**Aim of the task**. Reproduce every line of the material below word for word, omitting the pictures from your answer.
= = = =
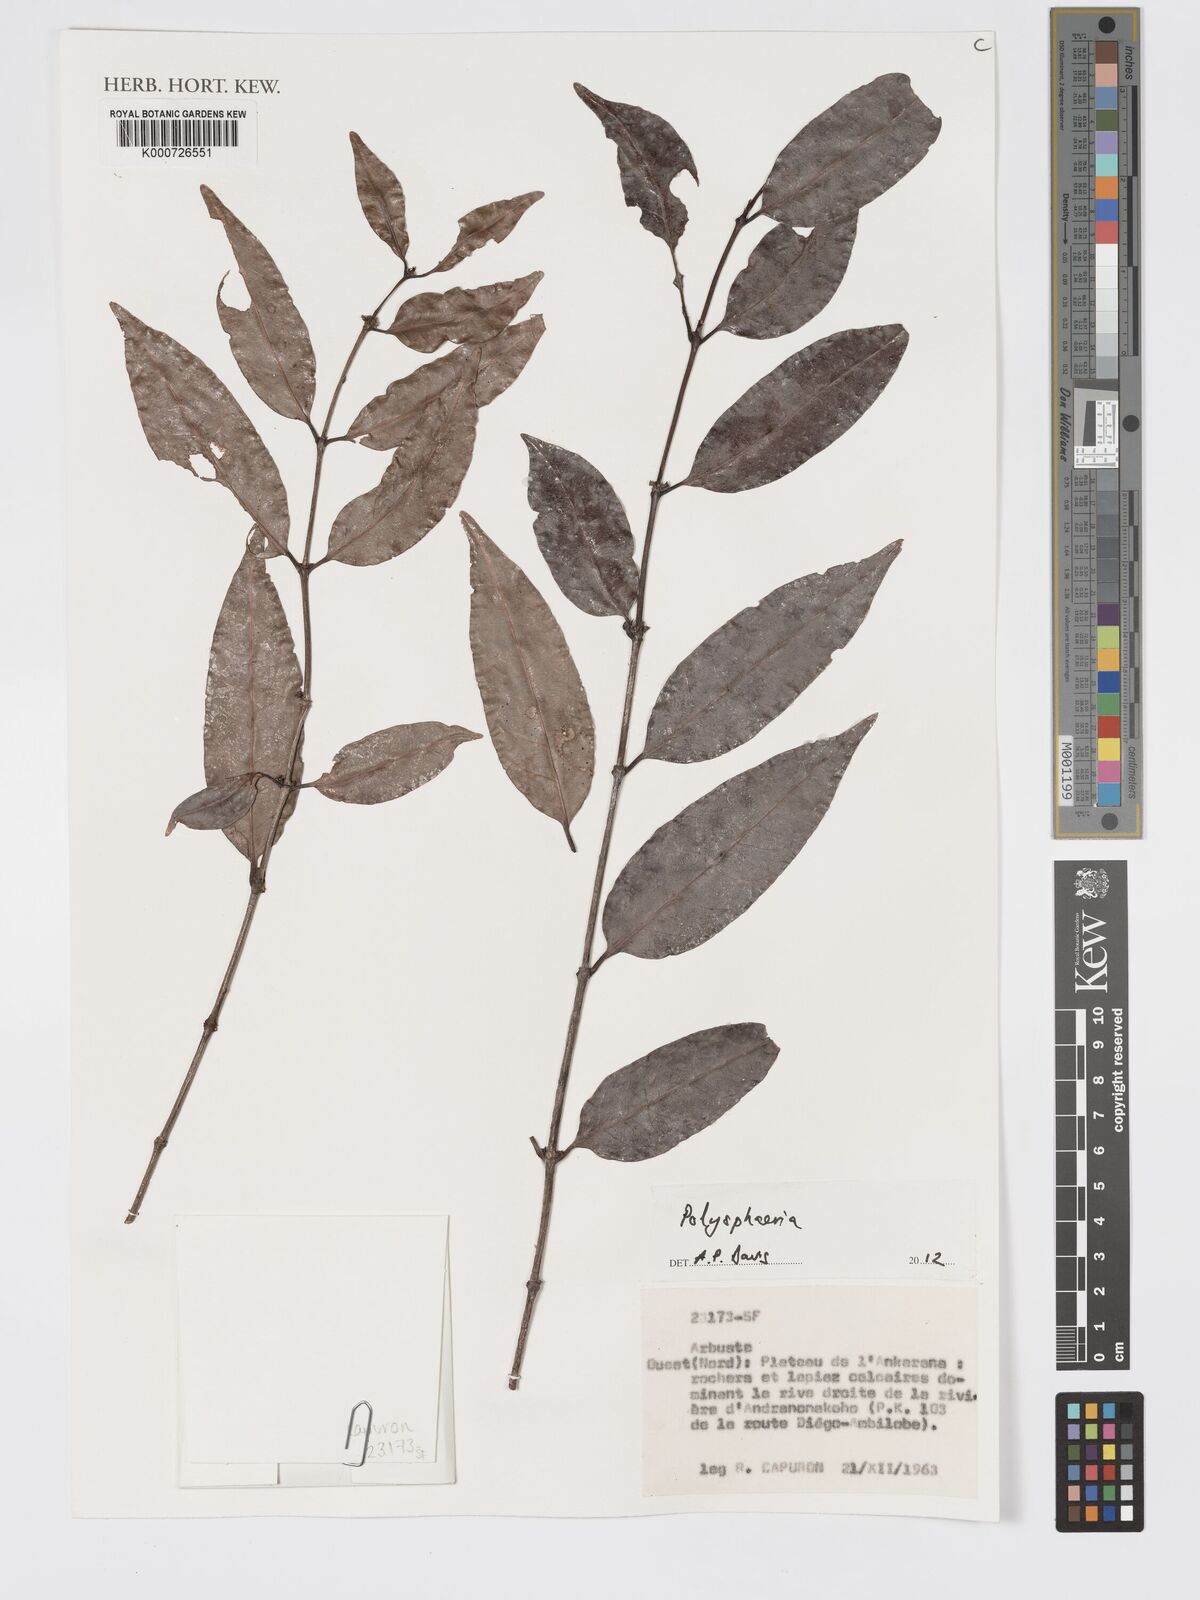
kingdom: Plantae
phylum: Tracheophyta
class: Magnoliopsida
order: Gentianales
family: Rubiaceae
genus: Polysphaeria
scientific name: Polysphaeria
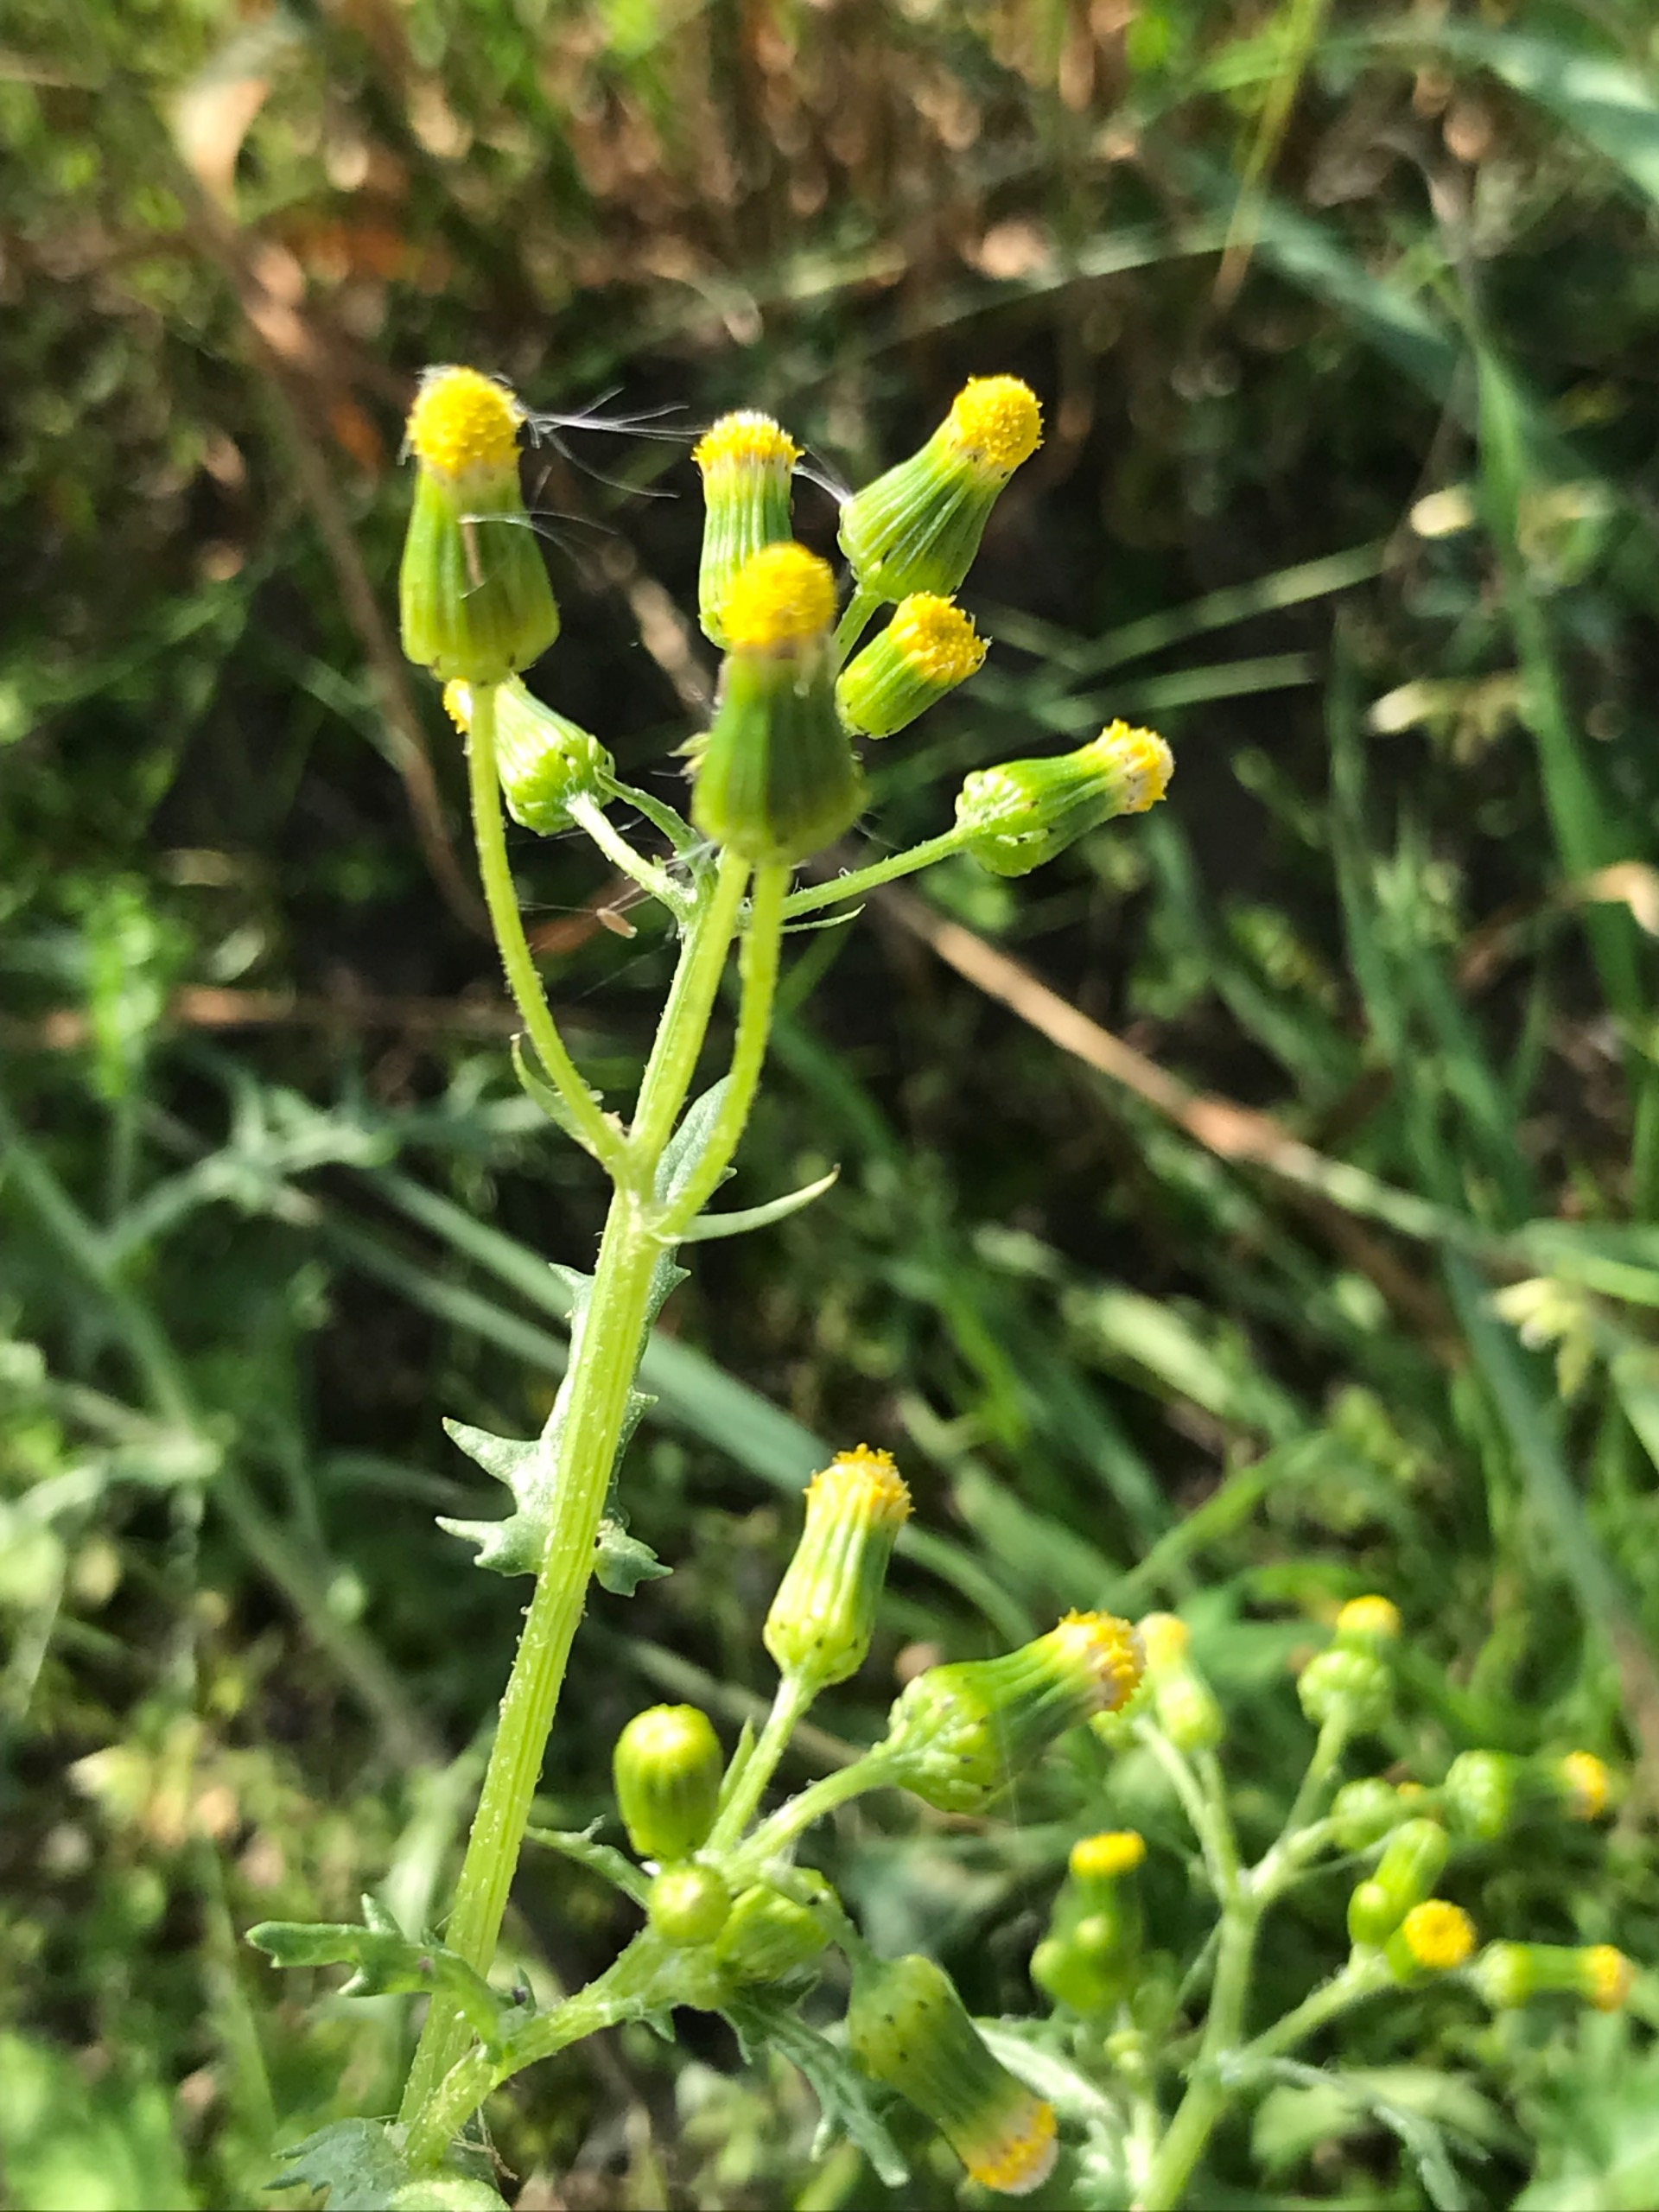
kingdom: Plantae
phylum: Tracheophyta
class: Magnoliopsida
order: Asterales
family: Asteraceae
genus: Senecio
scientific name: Senecio vulgaris
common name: Almindelig brandbæger
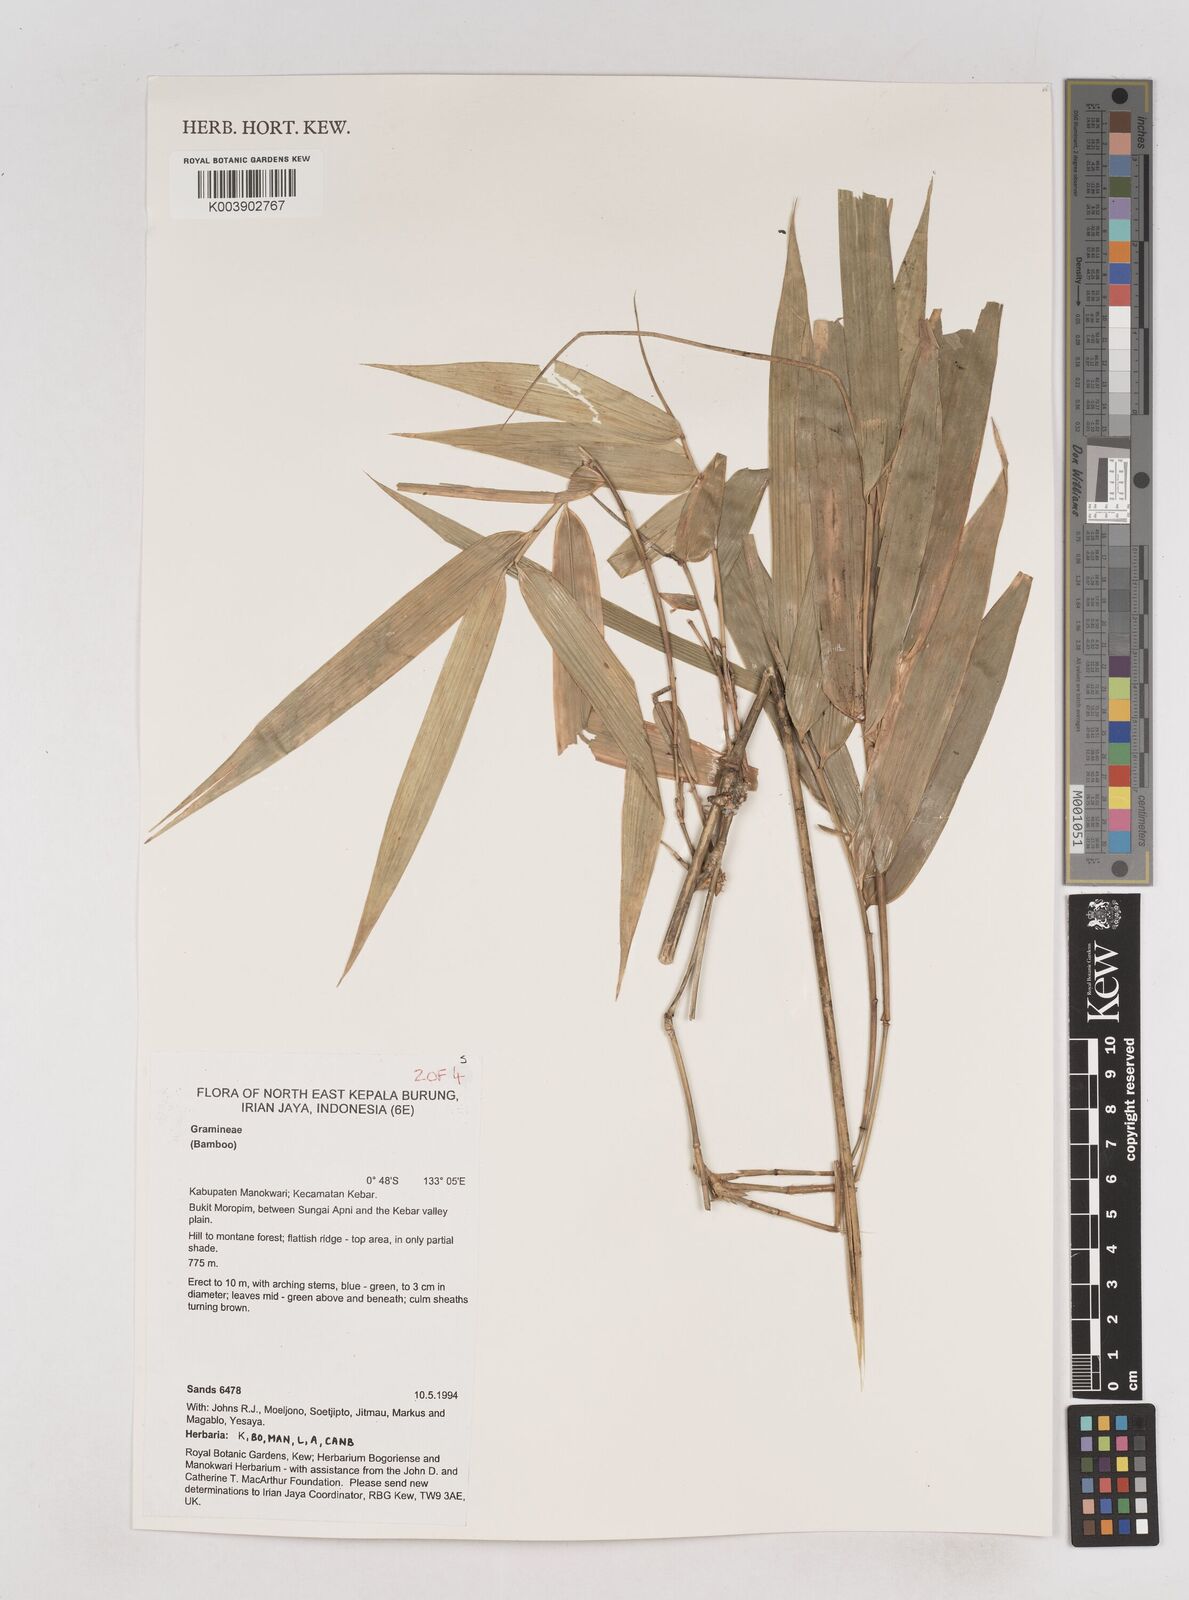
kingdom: Plantae
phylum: Tracheophyta
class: Liliopsida
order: Poales
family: Poaceae
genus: Schizostachyum
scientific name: Schizostachyum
= = = =
**Answer in full**.
kingdom: Plantae
phylum: Tracheophyta
class: Magnoliopsida
order: Gentianales
family: Rubiaceae
genus: Polysphaeria
scientific name: Polysphaeria
kingdom: Plantae
phylum: Tracheophyta
class: Magnoliopsida
order: Asterales
family: Asteraceae
genus: Senecio
scientific name: Senecio vulgaris
common name: Almindelig brandbæger
kingdom: Plantae
phylum: Tracheophyta
class: Liliopsida
order: Poales
family: Poaceae
genus: Schizostachyum
scientific name: Schizostachyum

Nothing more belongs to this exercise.